Microsoftは、Windows 11のセキュリティ機能「メモリ整合性保護(Memory Integrity Protection)」の適用範囲を拡大すると発表した。2026年10月から、これまで同機能が有効になっていなかった対象デバイスについて、Windows Updateを通じて自動的に有効化する。ユーザーが手動で無効にしている場合は設定を変更しないという。

同社は9月1日(現地時間)、Expanding memory integrity protection across Windows devices - Windows IT Pro Blogにおいて発表した。

2026年10月から適用が開始され、対象デバイスではWindows Updateを通じて保護が有効になる。利用者が個別に設定を変更する必要はなく、依存する機能が動作していない場合はそれら機能も自動で有効になるという。

「メモリ整合性保護」とは? カーネルへの攻撃を防止

メモリ整合性保護は、仮想化ベースのセキュリティ(VBS: Virtualization-based Security)を基盤とするカーネルレベルのセキュリティ機能だ。Microsoftによると、Windowsの重要な部分が改変されるのを防ぎ、信頼されたカーネルモードのコードやドライバーだけが実行できるようにすることで、高度な攻撃からPCを保護する(参考情報:「メモリ整合性を有効にする | Microsoft Learn」)。

具体的には、VBSによって分離された仮想環境内にコードの検証機能を独立して動作させ、カーネルモードのコードやドライバーの実行が要求された際に、この独立した環境内で要求の正当性を検証する。攻撃者が脆弱なドライバーや署名されていないドライバーを介して攻撃を試みると、この検証段階でブロックされる仕組みだ。

デフォルトで有効にするが、ユーザーの設定は尊重する

現在の多くのWindows PCではメモリ整合性保護が既定で有効になっている。機能は「Windowsセキュリティ」の「デバイスセキュリティ」→「コア分離」の「コア分離の詳細」をクリック→「メモリ整合性」で確認および調整することが可能。今回の有効化は、メモリ整合性保護が現在有効になっていない対象デバイスに適用される。Windowsは有効化の前に、ハードウェアの機能や互換性、パフォーマンスなどを評価する。

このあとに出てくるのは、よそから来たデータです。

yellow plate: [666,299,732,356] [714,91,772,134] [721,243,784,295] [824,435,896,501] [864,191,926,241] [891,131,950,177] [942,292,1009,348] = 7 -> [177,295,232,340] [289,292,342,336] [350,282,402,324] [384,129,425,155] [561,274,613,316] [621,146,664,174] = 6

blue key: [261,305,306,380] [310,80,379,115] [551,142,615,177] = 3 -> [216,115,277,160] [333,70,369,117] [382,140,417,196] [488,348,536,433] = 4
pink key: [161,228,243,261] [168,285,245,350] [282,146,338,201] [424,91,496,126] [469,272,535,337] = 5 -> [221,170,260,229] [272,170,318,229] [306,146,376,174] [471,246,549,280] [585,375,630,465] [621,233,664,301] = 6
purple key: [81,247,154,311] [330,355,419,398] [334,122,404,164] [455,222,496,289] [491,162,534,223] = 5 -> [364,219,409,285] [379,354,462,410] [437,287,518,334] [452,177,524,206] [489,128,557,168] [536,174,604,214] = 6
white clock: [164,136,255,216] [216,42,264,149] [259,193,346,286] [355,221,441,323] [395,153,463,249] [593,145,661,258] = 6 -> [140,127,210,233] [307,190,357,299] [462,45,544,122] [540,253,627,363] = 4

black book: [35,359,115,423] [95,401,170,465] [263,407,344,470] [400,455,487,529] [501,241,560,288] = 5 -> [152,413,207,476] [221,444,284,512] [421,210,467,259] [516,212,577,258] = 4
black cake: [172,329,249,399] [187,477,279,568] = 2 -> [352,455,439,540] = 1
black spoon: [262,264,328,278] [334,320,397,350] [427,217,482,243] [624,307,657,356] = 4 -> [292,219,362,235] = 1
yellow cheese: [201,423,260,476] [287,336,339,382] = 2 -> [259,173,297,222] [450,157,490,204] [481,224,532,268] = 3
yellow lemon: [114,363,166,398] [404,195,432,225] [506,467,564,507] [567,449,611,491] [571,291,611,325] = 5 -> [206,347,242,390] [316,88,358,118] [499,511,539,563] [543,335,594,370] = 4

メモリ整合性保護を有効にすると古いドライバーの読み込みに失敗するケースがある。この場合はデバイスマネージャーを開き、問題のドライバーを更新することで解決する可能性がある。

また、有効化後に起動しなくなった場合や、システムが不安定になった場合は、Windows回復環境(WinRE: Windows Recovery Environment)からレジストリを操作することで、メモリー整合性を無効にすることができる(公式手順:「メモリ整合性を有効にする | Microsoft Learn」)。

メモリ整合性保護の自動有効化は、2026年10月からWindows Updateを通じて対象デバイスへ順次展開される予定だ。